Provided records Block Start
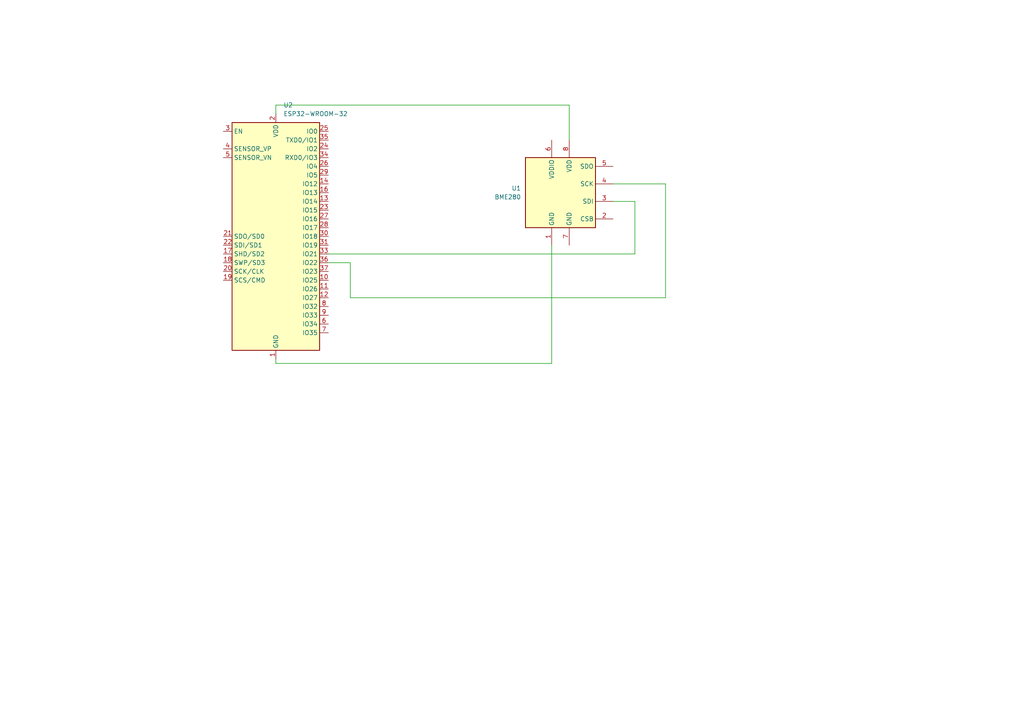
<source format=kicad_sch>
(kicad_sch (version 20230121) (generator eeschema)

  (uuid 454771a7-0ab8-4556-95ad-c52abd627f4f)

  (paper "A4")

  


  (wire (pts (xy 184.15 73.66) (xy 95.25 73.66))
    (stroke (width 0) (type default))
    (uuid 5ba9b802-ac35-4771-92ea-a681c8082c58)
  )
  (wire (pts (xy 177.8 53.34) (xy 193.04 53.34))
    (stroke (width 0) (type default))
    (uuid 708273e2-4534-427b-8063-e73668175102)
  )
  (wire (pts (xy 193.04 53.34) (xy 193.04 86.36))
    (stroke (width 0) (type default))
    (uuid 7f70eb26-d93d-4fc9-9159-562f6f5e968c)
  )
  (wire (pts (xy 193.04 86.36) (xy 101.6 86.36))
    (stroke (width 0) (type default))
    (uuid 822badc2-d062-4adc-945b-ea2811bc8caf)
  )
  (wire (pts (xy 165.1 30.48) (xy 80.01 30.48))
    (stroke (width 0) (type default))
    (uuid 8d05c227-9361-4be6-9f6e-2bc6dbb5a0ca)
  )
  (wire (pts (xy 160.02 105.41) (xy 80.01 105.41))
    (stroke (width 0) (type default))
    (uuid a4a6fe3b-50b0-49d8-8eb8-dd42c8ab6d36)
  )
  (wire (pts (xy 160.02 71.12) (xy 160.02 105.41))
    (stroke (width 0) (type default))
    (uuid a5c39c4d-c46c-40d0-95a9-1f9ccfa1ce22)
  )
  (wire (pts (xy 80.01 105.41) (xy 80.01 104.14))
    (stroke (width 0) (type default))
    (uuid a90b99f5-dc22-4527-ac6b-8d6fbb63ffd0)
  )
  (wire (pts (xy 101.6 76.2) (xy 95.25 76.2))
    (stroke (width 0) (type default))
    (uuid a991a52b-068f-44b0-8dff-0cfc559ceb06)
  )
  (wire (pts (xy 101.6 86.36) (xy 101.6 76.2))
    (stroke (width 0) (type default))
    (uuid a9eba291-3aed-42cd-a04e-1d95cb077e54)
  )
  (wire (pts (xy 80.01 30.48) (xy 80.01 33.02))
    (stroke (width 0) (type default))
    (uuid b8922fe0-bb23-4d72-b12e-adcef2f6c51e)
  )
  (wire (pts (xy 165.1 40.64) (xy 165.1 30.48))
    (stroke (width 0) (type default))
    (uuid e82f2037-3fd1-42d7-9d8c-26f5e212548d)
  )
  (wire (pts (xy 184.15 58.42) (xy 184.15 73.66))
    (stroke (width 0) (type default))
    (uuid fa08595a-08dc-4085-9814-fa4fa3fba321)
  )
  (wire (pts (xy 177.8 58.42) (xy 184.15 58.42))
    (stroke (width 0) (type default))
    (uuid ffc0a764-90f8-49ce-9a42-6921e83ccc5b)
  )

  (symbol (lib_id "RF_Module:ESP32-WROOM-32") (at 80.01 68.58 0) (unit 1)
    (in_bom yes) (on_board yes) (dnp no) (fields_autoplaced)
    (uuid 9d2f42b7-a3c5-43f7-882a-23407cf812e6)
    (property "Reference" "U2" (at 82.2041 30.48 0)
      (effects (font (size 1.27 1.27)) (justify left))
    )
    (property "Value" "ESP32-WROOM-32" (at 82.2041 33.02 0)
      (effects (font (size 1.27 1.27)) (justify left))
    )
    (property "Footprint" "RF_Module:ESP32-WROOM-32" (at 80.01 106.68 0)
      (effects (font (size 1.27 1.27)) hide)
    )
    (property "Datasheet" "https://www.espressif.com/sites/default/files/documentation/esp32-wroom-32_datasheet_en.pdf" (at 72.39 67.31 0)
      (effects (font (size 1.27 1.27)) hide)
    )
    (pin "1" (uuid eaf3b4a0-dae0-49d6-b009-4d3c1bb49811))
    (pin "10" (uuid ab5ef34c-2e1c-432b-a3a2-f751d7fcaad3))
    (pin "11" (uuid 1eab532d-5a32-4e01-8f54-c2fb6da4dc95))
    (pin "12" (uuid 5238c60a-a91d-49a9-89d9-9414697b6443))
    (pin "13" (uuid 86f476b9-9e9a-423b-aaba-4319b5fda57f))
    (pin "14" (uuid eafb21da-219c-44b2-bf40-1f01e361144d))
    (pin "15" (uuid 4df49162-7965-432b-a25f-6f103e3cef0e))
    (pin "16" (uuid 2ddb303b-3736-4db1-880d-676480a59f6e))
    (pin "17" (uuid 2a97c22c-0fd3-44fa-97b6-eb748c385146))
    (pin "18" (uuid b56182a0-7ae1-4594-91db-77f038788007))
    (pin "19" (uuid 06591b79-ca92-4a0b-83a6-6a51e2e5858d))
    (pin "2" (uuid cc9a71e7-dddd-48e0-8af1-67212bf511b1))
    (pin "20" (uuid 1bdaf37a-121c-400b-bdc5-8e6ad7d9a036))
    (pin "21" (uuid a9510067-ef9b-46cf-8522-4f5c2bd26aaf))
    (pin "22" (uuid 13119bcd-84aa-40be-af36-63c741a64142))
    (pin "23" (uuid 7c943f74-2e93-45ea-bafd-c48251a2b913))
    (pin "24" (uuid 40d50799-5fd1-45d0-ba8a-b9032a1a33b4))
    (pin "25" (uuid fb89ae1a-d33b-4f86-9fe3-efc6c34b419c))
    (pin "26" (uuid c4947144-c2ea-40d0-b35f-aefcb982b9a9))
    (pin "27" (uuid b9717df0-9cf8-4ed1-9e0e-e1ead6cde732))
    (pin "28" (uuid 74e56d4e-6625-4f1f-a8c2-ac71b063ae5b))
    (pin "29" (uuid 3342938c-f806-46d5-9350-1478bdd7df58))
    (pin "3" (uuid 3079d45c-2407-435a-8b61-6780d3212577))
    (pin "30" (uuid 229f1120-487e-434d-858d-51a128ccbe00))
    (pin "31" (uuid 7ead9bab-828f-4fc8-8a3c-6415c42b99d7))
    (pin "32" (uuid d6db2b0f-c100-4c15-976c-9e799b54bdc1))
    (pin "33" (uuid 8d835c87-ea71-4b00-8261-c0de6fb721b8))
    (pin "34" (uuid 694e14ae-82ad-4443-ac76-3931fd23eb66))
    (pin "35" (uuid ac58080c-a00e-4781-9e44-9d745086e55d))
    (pin "36" (uuid 219a5010-2911-44e5-84a9-0b42af51d5cf))
    (pin "37" (uuid fa854d3f-ed2e-4013-a0e4-a7efb5a84d62))
    (pin "38" (uuid 90da1702-246c-45d1-b2f6-97c5216b98a2))
    (pin "39" (uuid 31fecb11-a59b-4f97-adfa-52adf891004e))
    (pin "4" (uuid e9c4710f-e1d4-4ff0-b25c-e3af8be0a46a))
    (pin "5" (uuid 16e67729-8031-4b03-9d49-107c4491a2f2))
    (pin "6" (uuid 62fce36e-a499-49eb-965f-c5ce4af235e4))
    (pin "7" (uuid 465c8bb2-3e52-4ef3-ad48-9661635c299d))
    (pin "8" (uuid a135a893-a690-43f7-ab6a-8d7d988f8e2c))
    (pin "9" (uuid 8d2a4bf7-4ab9-4299-a4d2-43375f1a3895))
    (instances
      (project "weather first try"
        (path "/454771a7-0ab8-4556-95ad-c52abd627f4f"
          (reference "U2") (unit 1)
        )
      )
    )
  )

  (symbol (lib_id "Sensor:BME280") (at 162.56 55.88 0) (unit 1)
    (in_bom yes) (on_board yes) (dnp no) (fields_autoplaced)
    (uuid a7e3595c-b650-4dbe-8581-bc0caf1de1cb)
    (property "Reference" "U1" (at 151.13 54.61 0)
      (effects (font (size 1.27 1.27)) (justify right))
    )
    (property "Value" "BME280" (at 151.13 57.15 0)
      (effects (font (size 1.27 1.27)) (justify right))
    )
    (property "Footprint" "Package_LGA:Bosch_LGA-8_2.5x2.5mm_P0.65mm_ClockwisePinNumbering" (at 200.66 67.31 0)
      (effects (font (size 1.27 1.27)) hide)
    )
    (property "Datasheet" "https://www.bosch-sensortec.com/media/boschsensortec/downloads/datasheets/bst-bme280-ds002.pdf" (at 162.56 60.96 0)
      (effects (font (size 1.27 1.27)) hide)
    )
    (pin "1" (uuid 5e5542ab-c857-4133-a3c8-8a8b1c77f620))
    (pin "2" (uuid 59afd2db-1568-42f5-880f-cb53ff902194))
    (pin "3" (uuid 00101be7-0c69-405a-a478-e2975c6e1ddd))
    (pin "4" (uuid 06efa52c-21a2-49b2-a2dc-65a7868101ea))
    (pin "5" (uuid 5c2c30e3-06b4-4bcd-8759-99d5cf4d4018))
    (pin "6" (uuid 6a50e9dd-1c6b-4391-b4a0-cf396430dd27))
    (pin "7" (uuid d1ce994d-c14d-45d2-8b90-692ef04c9171))
    (pin "8" (uuid d479714c-26fd-49ae-b279-d1b84c17ce73))
    (instances
      (project "weather first try"
        (path "/454771a7-0ab8-4556-95ad-c52abd627f4f"
          (reference "U1") (unit 1)
        )
      )
    )
  )

  (sheet_instances
    (path "/" (page "1"))
  )
)

</source>
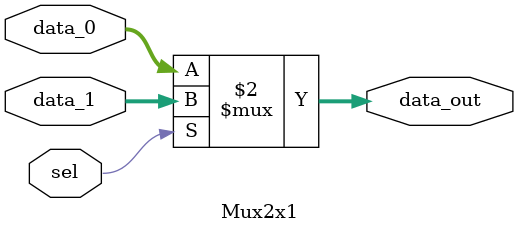
<source format=v>

module Mux2x1 #(parameter WIDTH= 32 )(data_0 ,data_1 ,sel ,data_out);
 
//----------Define_parameter----------//

//----------Input_Declaration----------//

input [WIDTH-1:0] data_0 ;
input [WIDTH-1:0] data_1 ;
input  sel ;


//----------Output_Declaration----------//

output    [WIDTH-1:0] data_out ;




//----------Operations----------//

assign  data_out =  (sel==1) ?  data_1 :data_0 ; 

endmodule
</source>
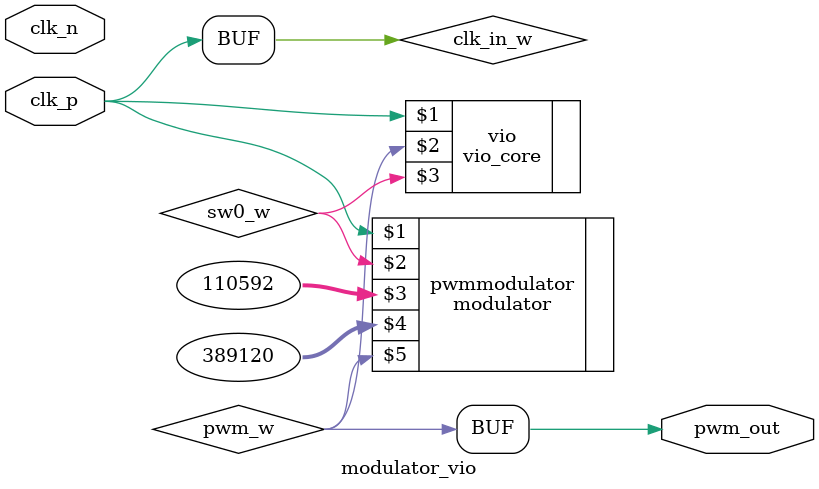
<source format=v>
`define ZEDBOARD;

`timescale 1ns / 1ps

module modulator_vio # (
    parameter this_module_is_top_p = 1'd1,      // indication is this module a top module or not, 1'd1 -> module is top, 1'd0 -> module is not top
              depth_p = 8'd8,
              width_p = 8'd12,
              cntampl_value_p = 8'hff
)(
    input clk_p,           // differential input clock signal
    input clk_n,           // differential input clock signal
    output wire pwm_out    // pulse width modulated signal
);

// Place th information about the new boards here:
`ifdef ZEDBOARD     // Zynq-7000
localparam real fclk_p = 100000000.0;
`define no_diff_clk
`endif

localparam real f_low_p = 1.0;   // first frequency for the PWM signal, specified in Hz
localparam real f_high_p = 3.5;  // second frequency for the PWM signal, specified in Hz
          
// c1_p = 95.3674, fclk_p = 100 MHz
localparam real c1_p = (fclk_p /((2**depth_p)*(2**width_p)));

// div_factor_freqhigh_p = 110592
localparam integer c2_p = (c1_p/f_high_p);
localparam integer div_factor_freqhigh_p = (c2_p *(2**width_p));

// div_factor_freqlow_p = 389120
localparam integer c3_p = (c1_p/f_low_p);
localparam integer div_factor_freqlow_p = (c3_p*(2**width_p));

wire clk_in_w;
wire pwm_w;
wire sw0_w;

`ifdef diff_clk
    IBUFGDS #(
        .DIFF_TERM("FALSE"),   // Differential Termination
        .IBUF_LOW_PWR("TRUE"), // Low power="TRUE", Highest performance="FALSE" 
        .IOSTANDARD("DEFAULT") // Specifies the I/O standard for this buffer
    ) 
    IBUFGDS_inst (
        .O (clk_in_w),  // Clock buffer output
        .I (clk_p),     // Diff_p clock buffer input
        .IB(clk_n)      // Diff_n clock buffer input
    );
        
`elsif no_diff_clk
        
    assign clk_in_w=clk_p;
`endif

assign pwm_out = pwm_w;

// Modulator module instance
modulator pwmmodulator (clk_in_w, sw0_w, div_factor_freqhigh_p, div_factor_freqlow_p, pwm_w);

// vio_core component instance
vio_core vio (clk_in_w, pwm_w, sw0_w);

endmodule

</source>
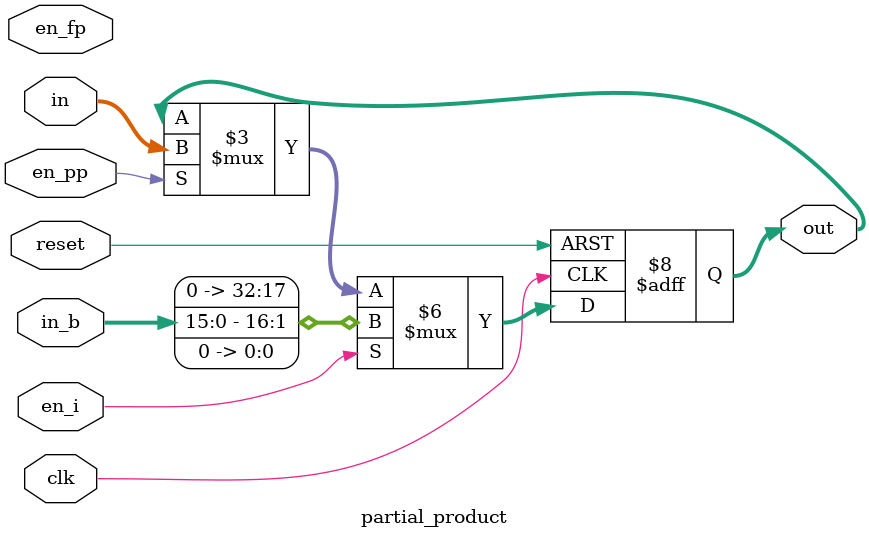
<source format=sv>
module partial_product #(
    parameter WIDTH_PP = 33,    // Partial Product Width 33-bit 
    parameter WIDTH_IN = 16     // Input width 16-bit
) (
    input logic [WIDTH_PP-1:0] in,
    input logic [WIDTH_IN-1:0] in_b,
    
    input logic                en_i,
    input logic                en_fp,
    input logic                en_pp,

    input logic                clk,
    input logic                reset,
    
    output logic [WIDTH_PP-1:0] out 
);

always_ff @( posedge clk or negedge reset ) begin
    if (!reset)begin
        out <= 0; 
    end
    else begin
        if (en_i) begin
            out <= {16'h0000, in_b, 1'b0};
        end else if (en_pp) begin
            out <= in;
        end
    end
end
    
endmodule

</source>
Provided records Block End
__Problem statement__: Copy out exactly, with no pictures, the lines of the data from the first one through the line bearing "(wire (pts (xy 193.04 53.34)".

__Solution for this problem__:
<source format=kicad_sch>
(kicad_sch (version 20230121) (generator eeschema)

  (uuid 454771a7-0ab8-4556-95ad-c52abd627f4f)

  (paper "A4")

  


  (wire (pts (xy 184.15 73.66) (xy 95.25 73.66))
    (stroke (width 0) (type default))
    (uuid 5ba9b802-ac35-4771-92ea-a681c8082c58)
  )
  (wire (pts (xy 177.8 53.34) (xy 193.04 53.34))
    (stroke (width 0) (type default))
    (uuid 708273e2-4534-427b-8063-e73668175102)
  )
  (wire (pts (xy 193.04 53.34) (xy 193.04 86.36))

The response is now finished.